Awesome, just read the article and I feel pretty keen to start this approach!


I love this approach to learning a new language, but I've always had a hard time finding a project simple enough to build on. Any advice on how to go about that?


When I was doing Language of the Month, I made sure I had a project picked out that I felt was a good fit for my target language's stengths. I did some stats stuff with R, a multi-process text-based adventure in Elixir, and a provably correct implementation of Connect 4 in Idris.
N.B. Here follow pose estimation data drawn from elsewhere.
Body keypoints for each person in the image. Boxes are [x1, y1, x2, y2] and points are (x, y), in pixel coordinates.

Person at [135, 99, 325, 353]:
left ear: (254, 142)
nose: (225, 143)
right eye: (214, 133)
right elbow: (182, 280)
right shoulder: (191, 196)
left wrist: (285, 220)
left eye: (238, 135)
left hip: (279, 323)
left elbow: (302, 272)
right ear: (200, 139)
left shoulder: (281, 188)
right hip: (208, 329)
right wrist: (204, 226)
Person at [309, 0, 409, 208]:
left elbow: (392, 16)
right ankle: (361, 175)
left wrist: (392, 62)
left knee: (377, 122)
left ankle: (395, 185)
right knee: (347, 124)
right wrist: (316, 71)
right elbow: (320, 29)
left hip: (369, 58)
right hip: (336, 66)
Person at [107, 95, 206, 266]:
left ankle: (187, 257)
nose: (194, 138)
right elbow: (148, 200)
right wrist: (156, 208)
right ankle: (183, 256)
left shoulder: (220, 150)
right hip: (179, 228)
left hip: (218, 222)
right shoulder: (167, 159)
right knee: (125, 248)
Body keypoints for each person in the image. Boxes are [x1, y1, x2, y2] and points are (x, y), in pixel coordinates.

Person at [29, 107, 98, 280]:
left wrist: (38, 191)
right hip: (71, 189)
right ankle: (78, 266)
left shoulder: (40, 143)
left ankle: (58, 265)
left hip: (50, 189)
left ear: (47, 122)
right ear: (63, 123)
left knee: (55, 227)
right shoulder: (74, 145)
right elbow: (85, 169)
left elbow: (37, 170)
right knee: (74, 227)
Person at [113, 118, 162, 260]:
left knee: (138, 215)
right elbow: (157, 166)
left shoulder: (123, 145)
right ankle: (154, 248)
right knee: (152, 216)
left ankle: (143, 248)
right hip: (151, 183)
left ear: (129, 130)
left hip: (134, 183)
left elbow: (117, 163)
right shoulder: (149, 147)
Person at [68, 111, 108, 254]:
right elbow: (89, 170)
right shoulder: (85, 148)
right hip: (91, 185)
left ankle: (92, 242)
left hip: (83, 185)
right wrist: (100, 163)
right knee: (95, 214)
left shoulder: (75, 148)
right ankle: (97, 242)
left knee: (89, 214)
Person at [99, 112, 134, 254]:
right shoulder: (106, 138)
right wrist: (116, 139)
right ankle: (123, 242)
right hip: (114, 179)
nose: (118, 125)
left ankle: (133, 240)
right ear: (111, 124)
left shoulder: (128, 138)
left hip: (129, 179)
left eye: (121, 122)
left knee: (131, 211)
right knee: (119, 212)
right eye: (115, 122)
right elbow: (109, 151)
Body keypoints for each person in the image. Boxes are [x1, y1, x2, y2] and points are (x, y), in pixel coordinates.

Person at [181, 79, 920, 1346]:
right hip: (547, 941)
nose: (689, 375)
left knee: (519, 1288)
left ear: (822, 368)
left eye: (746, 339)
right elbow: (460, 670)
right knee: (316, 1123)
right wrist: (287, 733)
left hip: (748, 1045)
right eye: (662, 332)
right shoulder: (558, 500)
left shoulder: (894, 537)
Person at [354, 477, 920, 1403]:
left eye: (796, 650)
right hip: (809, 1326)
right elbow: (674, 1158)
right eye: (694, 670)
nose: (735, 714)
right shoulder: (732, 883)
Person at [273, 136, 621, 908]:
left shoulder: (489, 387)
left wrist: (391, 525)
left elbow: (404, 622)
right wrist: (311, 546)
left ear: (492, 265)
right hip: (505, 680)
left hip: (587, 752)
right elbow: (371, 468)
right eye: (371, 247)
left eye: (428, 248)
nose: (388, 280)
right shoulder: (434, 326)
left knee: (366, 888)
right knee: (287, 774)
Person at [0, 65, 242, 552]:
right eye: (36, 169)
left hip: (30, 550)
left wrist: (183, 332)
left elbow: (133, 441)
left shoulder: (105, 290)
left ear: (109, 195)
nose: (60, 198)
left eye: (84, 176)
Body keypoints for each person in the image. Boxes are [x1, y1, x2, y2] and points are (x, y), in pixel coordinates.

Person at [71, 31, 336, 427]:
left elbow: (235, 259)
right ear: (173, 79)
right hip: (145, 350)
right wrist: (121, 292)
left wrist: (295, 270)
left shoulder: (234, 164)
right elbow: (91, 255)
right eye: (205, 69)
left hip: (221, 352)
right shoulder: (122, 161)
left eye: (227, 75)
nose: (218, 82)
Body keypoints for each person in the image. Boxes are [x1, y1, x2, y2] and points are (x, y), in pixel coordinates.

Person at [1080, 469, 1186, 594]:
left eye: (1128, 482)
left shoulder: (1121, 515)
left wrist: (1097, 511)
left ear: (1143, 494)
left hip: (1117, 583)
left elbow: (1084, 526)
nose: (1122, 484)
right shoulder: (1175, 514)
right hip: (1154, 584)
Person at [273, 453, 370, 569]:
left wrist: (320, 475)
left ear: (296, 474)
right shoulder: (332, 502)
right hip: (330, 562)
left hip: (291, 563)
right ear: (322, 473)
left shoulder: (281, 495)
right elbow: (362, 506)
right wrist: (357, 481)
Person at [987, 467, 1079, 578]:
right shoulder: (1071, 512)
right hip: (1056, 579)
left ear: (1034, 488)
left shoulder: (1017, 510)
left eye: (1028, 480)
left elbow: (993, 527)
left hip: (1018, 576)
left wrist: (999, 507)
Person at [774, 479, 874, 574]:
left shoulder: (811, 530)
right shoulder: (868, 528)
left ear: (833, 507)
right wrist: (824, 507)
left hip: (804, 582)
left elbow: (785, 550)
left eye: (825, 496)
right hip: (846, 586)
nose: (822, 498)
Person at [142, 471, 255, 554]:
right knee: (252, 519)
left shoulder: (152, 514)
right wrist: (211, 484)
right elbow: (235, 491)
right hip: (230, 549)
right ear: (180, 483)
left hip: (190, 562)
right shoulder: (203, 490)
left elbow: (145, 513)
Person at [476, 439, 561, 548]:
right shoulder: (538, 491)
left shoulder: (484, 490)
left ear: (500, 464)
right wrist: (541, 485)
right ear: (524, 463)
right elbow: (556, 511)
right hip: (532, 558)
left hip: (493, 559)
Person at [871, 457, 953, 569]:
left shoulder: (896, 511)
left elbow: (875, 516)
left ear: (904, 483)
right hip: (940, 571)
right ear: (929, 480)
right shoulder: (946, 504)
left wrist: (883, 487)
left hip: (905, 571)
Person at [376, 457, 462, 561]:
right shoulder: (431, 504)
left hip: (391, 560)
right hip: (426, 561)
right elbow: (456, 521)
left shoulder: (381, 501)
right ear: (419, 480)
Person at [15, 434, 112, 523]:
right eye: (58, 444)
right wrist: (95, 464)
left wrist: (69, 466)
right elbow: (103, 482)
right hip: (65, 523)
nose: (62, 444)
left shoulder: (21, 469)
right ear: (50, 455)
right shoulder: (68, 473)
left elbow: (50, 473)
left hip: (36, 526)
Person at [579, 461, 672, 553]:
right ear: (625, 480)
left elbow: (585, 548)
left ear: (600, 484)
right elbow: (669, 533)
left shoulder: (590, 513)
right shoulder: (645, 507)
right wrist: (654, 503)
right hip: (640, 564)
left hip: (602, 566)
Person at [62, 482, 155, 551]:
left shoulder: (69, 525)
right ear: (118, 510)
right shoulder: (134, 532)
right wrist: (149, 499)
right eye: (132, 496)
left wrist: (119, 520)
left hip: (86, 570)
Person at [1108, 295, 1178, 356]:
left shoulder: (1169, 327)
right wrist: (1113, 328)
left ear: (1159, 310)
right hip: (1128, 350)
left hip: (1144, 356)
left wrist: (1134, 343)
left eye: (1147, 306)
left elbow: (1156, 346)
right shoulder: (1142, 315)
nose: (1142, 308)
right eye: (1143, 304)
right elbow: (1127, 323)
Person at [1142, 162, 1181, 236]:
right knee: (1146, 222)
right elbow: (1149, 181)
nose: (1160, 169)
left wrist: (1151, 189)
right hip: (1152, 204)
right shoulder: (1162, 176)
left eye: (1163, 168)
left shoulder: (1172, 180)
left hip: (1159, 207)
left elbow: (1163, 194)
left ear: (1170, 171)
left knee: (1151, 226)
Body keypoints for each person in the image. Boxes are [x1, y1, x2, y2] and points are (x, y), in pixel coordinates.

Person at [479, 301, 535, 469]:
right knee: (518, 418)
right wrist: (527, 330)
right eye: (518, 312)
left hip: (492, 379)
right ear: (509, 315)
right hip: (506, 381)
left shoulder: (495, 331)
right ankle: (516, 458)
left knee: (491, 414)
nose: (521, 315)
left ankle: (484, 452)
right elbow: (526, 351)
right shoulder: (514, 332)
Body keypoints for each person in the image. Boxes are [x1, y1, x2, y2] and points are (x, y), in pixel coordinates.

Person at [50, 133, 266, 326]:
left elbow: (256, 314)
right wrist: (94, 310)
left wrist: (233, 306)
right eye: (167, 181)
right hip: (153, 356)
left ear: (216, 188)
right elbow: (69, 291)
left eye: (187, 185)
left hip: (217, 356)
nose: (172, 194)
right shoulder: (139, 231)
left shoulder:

I think the most important thing (for me, anyway) is making sure you stay motivated - having a project in mind (especially one you'll use) can really help!


I think that Conway's Game of Life and/or a Brainfuck interpreter are good, simple projects for learning a new language or paradigm.


Not really "building things" but I find myself trying to solve the first 5 questions of Project Eulers whenever I'm trying to learn a new language.


I like doing something like a text editor because a basic text editor is really simple to make but you can add a lot of features that can help you learn lots of different parts of a language.


i really like this! the predictability of starting with the basic functionality of the text editor seems like a nice way to get through the learning curve, and then the freedom to add features and be creative seems like a great way to get to know the strengths and weaknesses of the new language. really cool.


Mini games ofc, what else?

Except for Go, I wanted to learn new algorithms and techniques


Just anything i want to make anyway. OCaml was a command line journaling app, Elm was a budgeting app.